Junior Kayla Pedersen, who played all 40 minutes, led the Cardinal with 15 points and 17 rebounds. Sophomore Nneka Ogwumike, who scored 38 points in the semifinals, had 11 points and 13 rebounds against UConn. Pedersen and Ogwumike combined to go 10-of-27 from the field. Stanford also got to the line just four times, as compared to UConn's 22.
But even that was something that actually went well for Stanford, because the Huskies made just nine of those free throws (40.9 percent). And it still didn't keep UConn from winning.
"I'm upset that we couldn't do it with this team, because I love this team," Pedersen said. "I mean, to be so close for three years in a row -- that's just going to drive everybody. Honestly, I just want to get in the gym right now and keep working. It's not the end of the world, though. I, at least, have another shot."
Appel, however, does not. She concluded her Stanford career as the Pac-10's leading rebounder (1,265) and the Cardinal's top shot-blocker (273). Hobbled as she is, Appel knows WNBA teams now have to gauge how quickly they think she could help them this season.

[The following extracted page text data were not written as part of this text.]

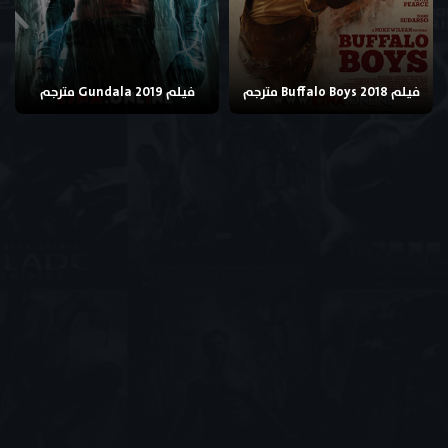
فيلم Buffalo Boys 2018 مترجم
فيلم Gundala 2019 مترجم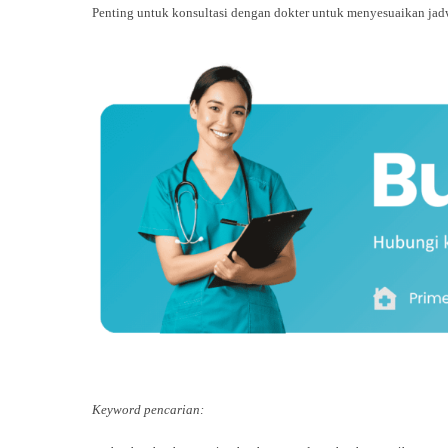
Penting untuk konsultasi dengan dokter untuk menyesuaikan jadw
Keyword pencarian: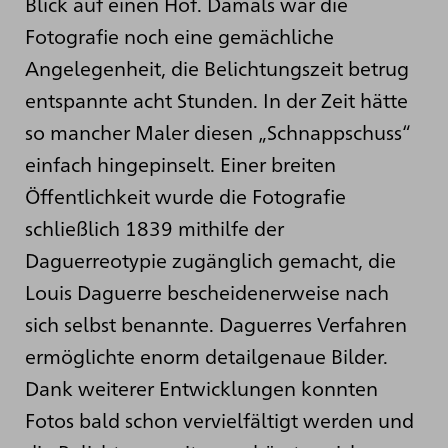
Blick auf einen Hof. Damals war die
Fotografie noch eine gemächliche
Angelegenheit, die Belichtungszeit betrug
entspannte acht Stunden. In der Zeit hätte
so mancher Maler diesen „Schnappschuss“
einfach hingepinselt. Einer breiten
Öffentlichkeit wurde die Fotografie
schließlich 1839 mithilfe der
Daguerreotypie zugänglich gemacht, die
Louis Daguerre bescheidenerweise nach
sich selbst benannte. Daguerres Verfahren
ermöglichte enorm detailgenaue Bilder.
Dank weiterer Entwicklungen konnten
Fotos bald schon vervielfältigt werden und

"I'm not going to be a player who blames [Tuesday's performance] all on my injury," she said. "I think it was just a tough battle. But hopefully, the people in the pro league take into account that I have been playing hurt for four weeks. I think everyone has seen what I'm individually capable of, but it's really up to them."
As Appel and Rosalyn Gold-Onwude move on, the Cardinal will get an infusion of talent next season as Ogwumike's younger sister, Chiney, joins the team. Center Sarah Boothe, who redshirted what was to be her sophomore season this year, hopes to return healthy for 2010-11. And on Friday, guard JJ Hones undergoes a surgery to try to help her ailing knee. Her goal is to be back for her senior year if at all possible.
"I guarantee," Pohlen said, "we will be making a run next season."
Pedersen showed she knows a lot more than just Stanford's painful history. She referenced another team that went to the Final Four for five seasons in a row (2004-08) but lost in the semifinals each time.
"I don't want to be that LSU team that never wins a national championship," Pedersen said. "That's what the players who are returning are thinking right now."